カカはいまいちど「上」の方に視線を送った。
「わたしの兄が、あの映画館の──〈月舟シネマ〉の常連で、館主の直さんていうひとと知り合いなの。わたしはほとんど行ったことがないから、よく知らないけど、兄が言うには、『直はオレの兄弟みたいなもんだ』って。『だから、オレが観たい映画をリクエストすると、なんでも取り寄せて上映してくれる』って」
「すごい。じゃあ、お兄さんに頼めば観られるかもしれないじゃない」
「それはそうなんだけど──問題はわたしと兄が仲良くないってこと。だから、この作戦のポイントは、どうしたら兄をその気にさせられるかで」
「その気って?」
「なんとしても、『ドント・クライ、ガールズ』を観たいっていう気持ち」
「お願いするしかないでしょう」
(でも、そうはいかないの)とカカは自分に向けて小さく舌打ちした。
「兄にお願いするなんて言語道断。あっちだって、わたしのお願いなんか聞いてくれるはずがないし」
「となると、カカじゃなくて、誰か別のひとがお兄さんにお願いすればいいんじゃない?」
作戦を立てるのが得意なカカは気おくれして足踏みし、代わりにククが口にした「誰か別のひと」にふさわしいのは誰だろうという話になった。

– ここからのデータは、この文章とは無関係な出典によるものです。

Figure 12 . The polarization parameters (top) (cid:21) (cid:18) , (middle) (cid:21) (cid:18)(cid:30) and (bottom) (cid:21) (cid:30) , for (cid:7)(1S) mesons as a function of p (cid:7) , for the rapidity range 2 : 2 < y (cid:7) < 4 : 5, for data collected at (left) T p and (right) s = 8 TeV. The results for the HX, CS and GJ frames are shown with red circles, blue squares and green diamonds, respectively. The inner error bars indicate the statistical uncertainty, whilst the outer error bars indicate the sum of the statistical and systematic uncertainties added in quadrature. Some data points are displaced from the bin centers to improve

「兄はたいてい、ひとの言うことなんか聞かなくて──よっぽど、大人っていうか、兄がおそれを抱くようなひとじゃないと」
「大人ねぇ」とククがつぶやいたとき、カカの脳裏に五郎さんの顔が思い浮かんだのは、運命の女神の目くばせであったろうか。
「この作戦、もしかして、うまくいくかも」
✻
二人は髪を短く切り揃えた。
ショート・カット・ガールズだ。
「作戦がうまくいくことを願って──」
二人でブースに飛び込んだ。
ブースのすぐ横を路面電車が通り過ぎ、「三、二、一」とアナウンスが響いてフラッシュが瞬く。
シャッターが切られた。
ただちにプリントされ、二人が覗き込んだ小さな写真の中には、もちろん四つの瞳がエメラルド色に輝いていた。